- _TASK BRIEF_
Rewrite every one of these rows with "pose" replaced by "camera", keeping everything else the same, and leave the pictures out of your answer.

- _DATA FOR THIS TASK_
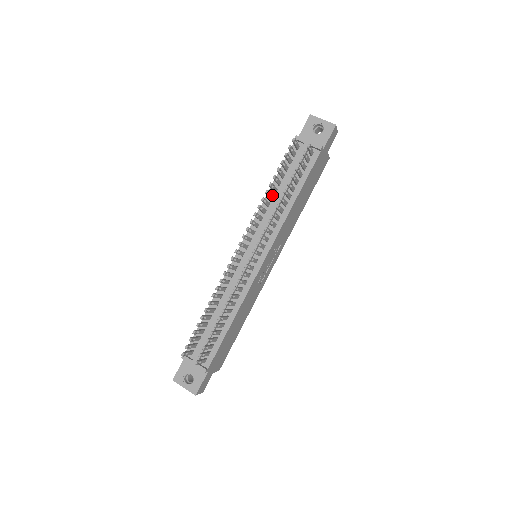
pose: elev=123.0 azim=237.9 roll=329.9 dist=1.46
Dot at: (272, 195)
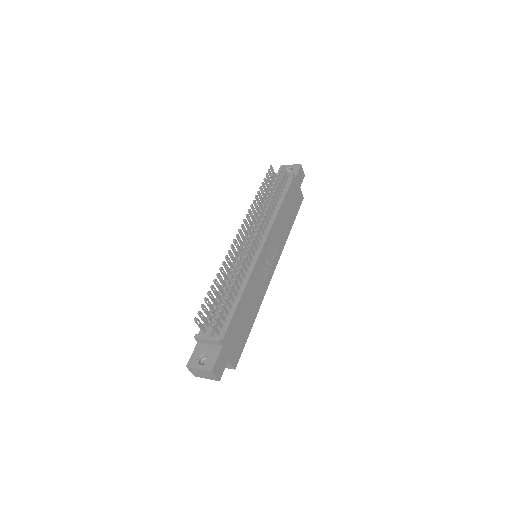
Dot at: (261, 206)
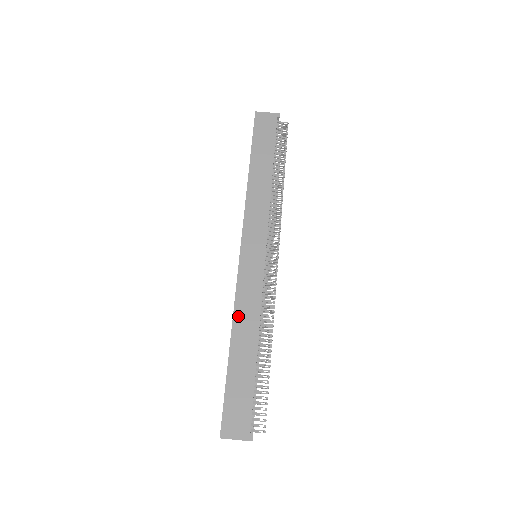
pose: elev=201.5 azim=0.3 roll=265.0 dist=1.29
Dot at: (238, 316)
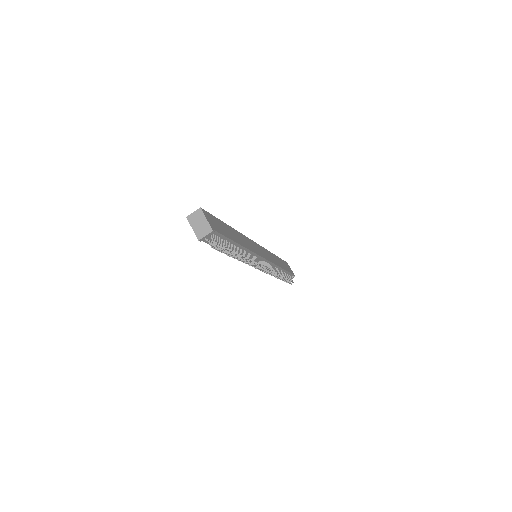
Dot at: (241, 235)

- _SOLUTION FOR THIS EXERCISE_
camera: elev=123.0 azim=237.9 roll=329.9 dist=1.46
Dot at: (272, 195)
Dot at: (261, 206)
camera: elev=201.5 azim=0.3 roll=265.0 dist=1.29
Dot at: (238, 316)
Dot at: (241, 235)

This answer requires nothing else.